#### WHAT YOU NEED TO DO:
In the listing below, locate the lines bearing the word "otomobilin". Copy every one of them.

#### ENTRIES SHOWN:

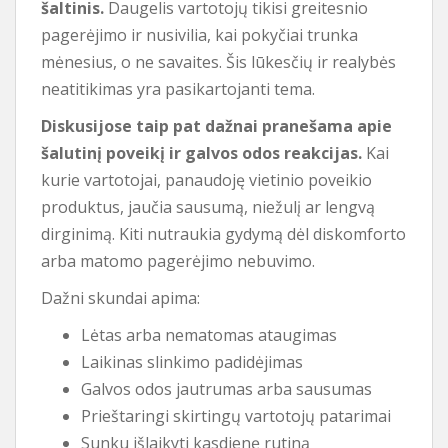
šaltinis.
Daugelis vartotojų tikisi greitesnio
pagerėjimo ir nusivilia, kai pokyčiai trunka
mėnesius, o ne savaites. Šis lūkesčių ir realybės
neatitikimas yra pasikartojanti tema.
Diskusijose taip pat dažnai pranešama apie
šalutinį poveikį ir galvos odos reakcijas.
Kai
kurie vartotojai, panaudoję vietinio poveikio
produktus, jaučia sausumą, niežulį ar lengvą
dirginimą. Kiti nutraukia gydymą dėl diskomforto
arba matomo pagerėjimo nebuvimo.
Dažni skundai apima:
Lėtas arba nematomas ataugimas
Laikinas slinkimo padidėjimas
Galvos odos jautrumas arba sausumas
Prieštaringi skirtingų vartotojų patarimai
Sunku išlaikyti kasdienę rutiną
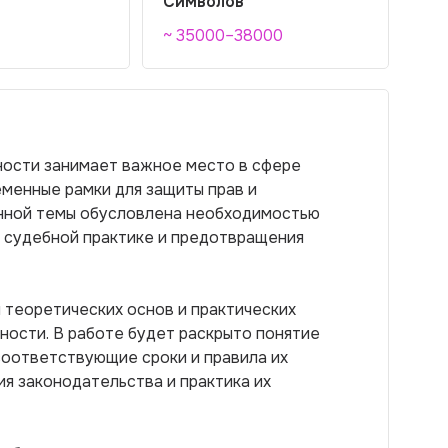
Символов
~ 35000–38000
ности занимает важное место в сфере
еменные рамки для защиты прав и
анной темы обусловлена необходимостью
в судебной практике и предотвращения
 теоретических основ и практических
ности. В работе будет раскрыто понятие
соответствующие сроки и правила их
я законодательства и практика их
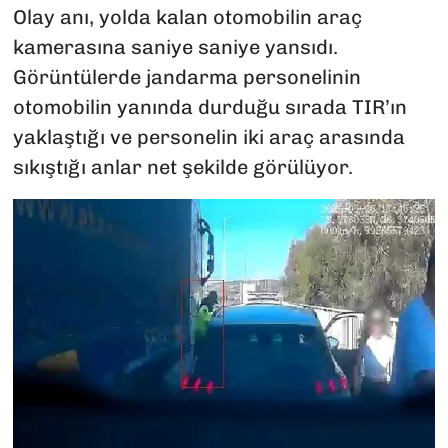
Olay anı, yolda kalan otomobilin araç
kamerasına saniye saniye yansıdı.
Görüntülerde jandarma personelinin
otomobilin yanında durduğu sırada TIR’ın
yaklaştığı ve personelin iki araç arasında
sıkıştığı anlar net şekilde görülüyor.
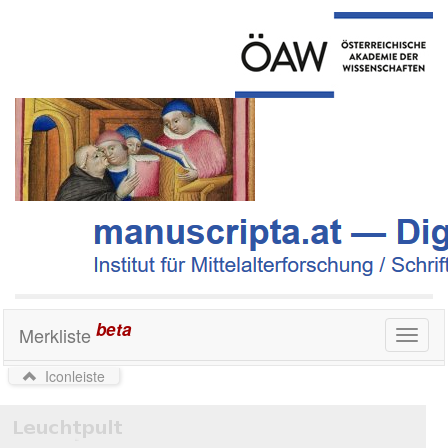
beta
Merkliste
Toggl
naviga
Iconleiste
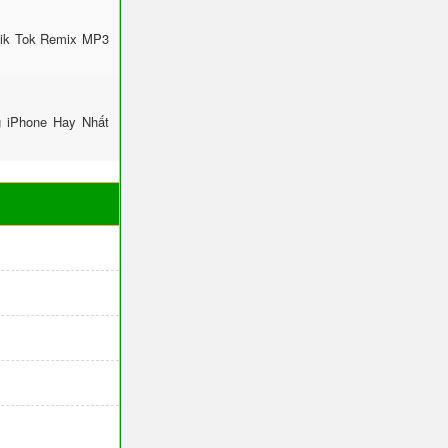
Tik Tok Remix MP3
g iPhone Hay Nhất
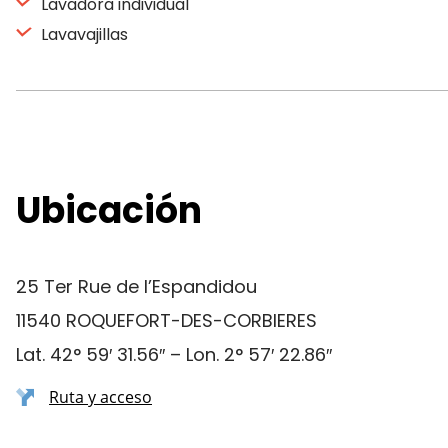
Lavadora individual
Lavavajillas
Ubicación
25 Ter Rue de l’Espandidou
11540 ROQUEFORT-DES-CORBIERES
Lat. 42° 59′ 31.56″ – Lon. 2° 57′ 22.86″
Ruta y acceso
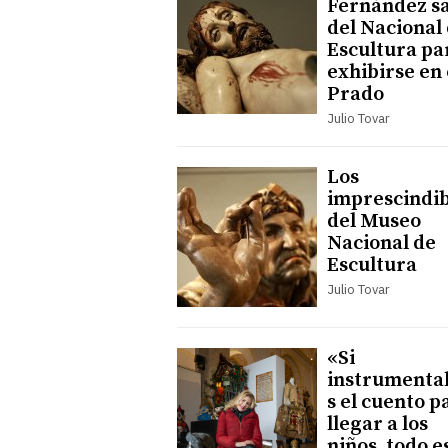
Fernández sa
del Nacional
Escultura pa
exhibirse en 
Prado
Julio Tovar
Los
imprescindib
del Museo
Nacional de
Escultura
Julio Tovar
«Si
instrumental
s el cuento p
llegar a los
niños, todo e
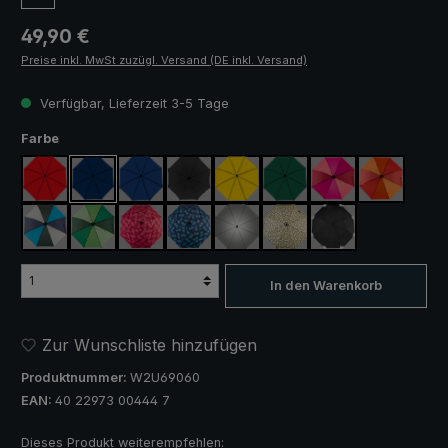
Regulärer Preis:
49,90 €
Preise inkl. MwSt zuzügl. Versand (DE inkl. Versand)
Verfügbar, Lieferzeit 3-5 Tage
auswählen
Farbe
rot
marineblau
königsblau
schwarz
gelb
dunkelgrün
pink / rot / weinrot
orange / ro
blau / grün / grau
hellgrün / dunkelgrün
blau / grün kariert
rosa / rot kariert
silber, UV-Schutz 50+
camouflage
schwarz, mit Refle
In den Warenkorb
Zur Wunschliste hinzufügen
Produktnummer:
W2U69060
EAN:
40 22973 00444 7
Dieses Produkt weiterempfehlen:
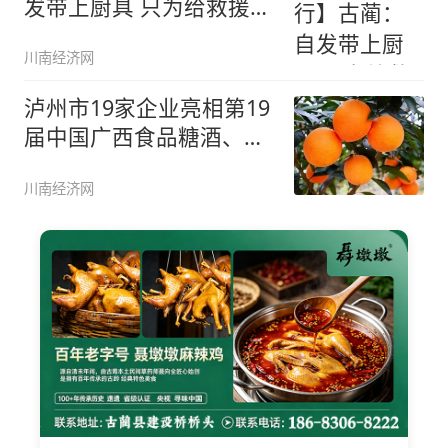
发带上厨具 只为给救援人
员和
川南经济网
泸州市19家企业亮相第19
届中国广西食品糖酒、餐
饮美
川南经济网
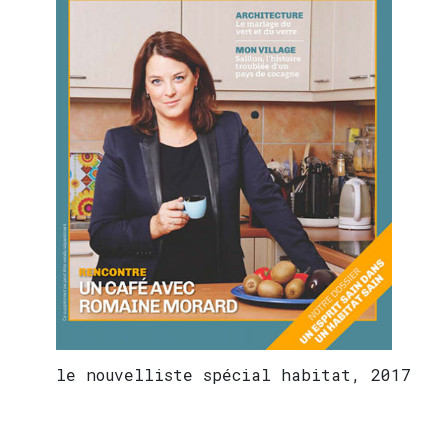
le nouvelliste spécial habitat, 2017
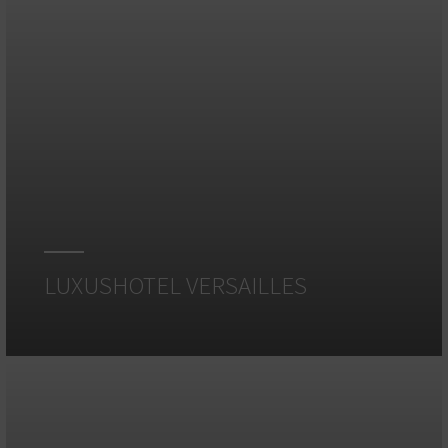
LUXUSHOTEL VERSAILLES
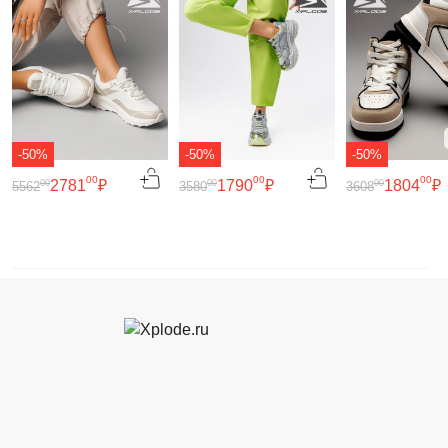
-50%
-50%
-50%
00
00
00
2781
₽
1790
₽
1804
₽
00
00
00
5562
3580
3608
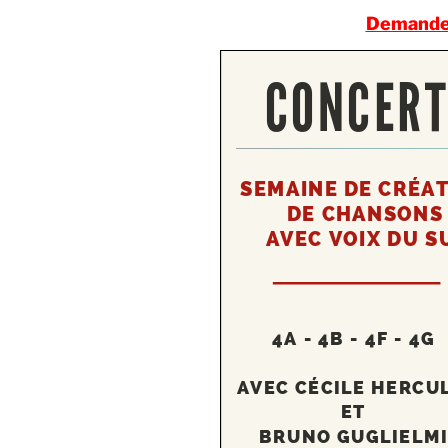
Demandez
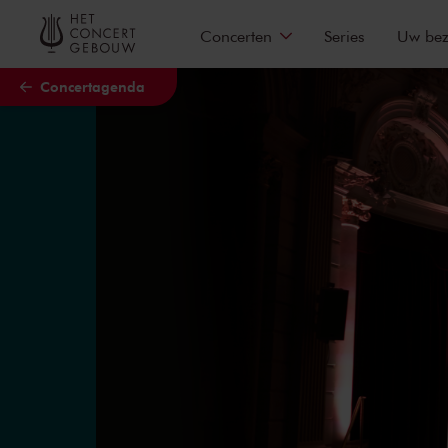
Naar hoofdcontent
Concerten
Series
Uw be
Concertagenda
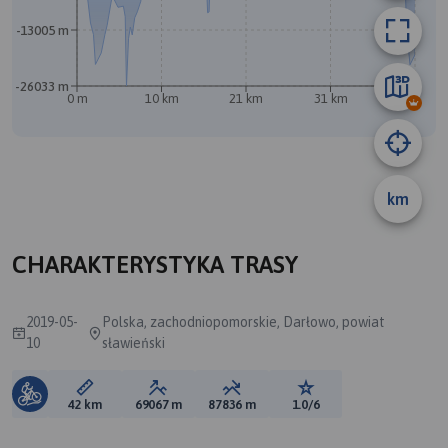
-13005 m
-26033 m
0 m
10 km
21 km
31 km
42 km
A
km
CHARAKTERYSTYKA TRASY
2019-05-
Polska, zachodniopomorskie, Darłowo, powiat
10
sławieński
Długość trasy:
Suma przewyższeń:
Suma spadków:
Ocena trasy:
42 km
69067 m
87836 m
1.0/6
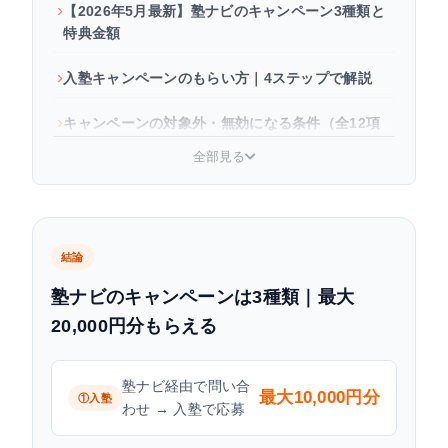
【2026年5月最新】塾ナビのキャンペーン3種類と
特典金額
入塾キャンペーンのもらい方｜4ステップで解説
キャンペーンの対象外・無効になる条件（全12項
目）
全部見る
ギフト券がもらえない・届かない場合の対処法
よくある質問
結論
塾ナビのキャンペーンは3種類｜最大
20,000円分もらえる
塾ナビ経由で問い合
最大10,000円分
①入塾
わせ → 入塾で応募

#### TASK RESULT:
Olay anı, yolda kalan otomobilin araç
otomobilin yanında durduğu sırada TIR’ın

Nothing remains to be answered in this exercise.